PROBLEM :: Copy every line of the records below, exactly as it appears, from the line containing "150, 1125, 186]" down through the line containing "1092, 1125, 1127]".

::::::::

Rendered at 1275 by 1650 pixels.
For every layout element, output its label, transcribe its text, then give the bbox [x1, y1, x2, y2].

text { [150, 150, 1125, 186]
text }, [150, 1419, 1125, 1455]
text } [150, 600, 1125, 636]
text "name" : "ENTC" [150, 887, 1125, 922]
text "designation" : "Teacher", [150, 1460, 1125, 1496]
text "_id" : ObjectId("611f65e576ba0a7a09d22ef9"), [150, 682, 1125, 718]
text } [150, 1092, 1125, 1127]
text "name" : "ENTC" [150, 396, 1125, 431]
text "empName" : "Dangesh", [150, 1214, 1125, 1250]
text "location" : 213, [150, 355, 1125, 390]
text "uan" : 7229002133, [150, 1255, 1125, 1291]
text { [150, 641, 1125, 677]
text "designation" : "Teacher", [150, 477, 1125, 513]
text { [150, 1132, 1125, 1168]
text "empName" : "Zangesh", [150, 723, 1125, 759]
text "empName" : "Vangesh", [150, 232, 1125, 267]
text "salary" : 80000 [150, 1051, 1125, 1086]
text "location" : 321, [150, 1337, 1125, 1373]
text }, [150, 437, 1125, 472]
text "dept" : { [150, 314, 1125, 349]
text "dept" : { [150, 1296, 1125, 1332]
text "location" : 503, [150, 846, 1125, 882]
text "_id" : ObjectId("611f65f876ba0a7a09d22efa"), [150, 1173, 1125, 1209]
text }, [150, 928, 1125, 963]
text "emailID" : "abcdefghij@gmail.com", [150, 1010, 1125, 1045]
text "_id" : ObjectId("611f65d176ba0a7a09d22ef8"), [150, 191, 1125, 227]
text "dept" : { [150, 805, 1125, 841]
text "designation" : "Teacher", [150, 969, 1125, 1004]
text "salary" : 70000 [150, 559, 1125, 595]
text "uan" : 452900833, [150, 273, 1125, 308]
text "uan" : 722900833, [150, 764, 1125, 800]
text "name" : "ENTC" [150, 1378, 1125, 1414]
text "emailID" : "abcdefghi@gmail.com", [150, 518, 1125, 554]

::::::::

ANSWER FOR THE TASK ::
text { [150, 150, 1125, 186]
text }, [150, 1419, 1125, 1455]
text } [150, 600, 1125, 636]
text "name" : "ENTC" [150, 887, 1125, 922]
text "designation" : "Teacher", [150, 1460, 1125, 1496]
text "_id" : ObjectId("611f65e576ba0a7a09d22ef9"), [150, 682, 1125, 718]
text } [150, 1092, 1125, 1127]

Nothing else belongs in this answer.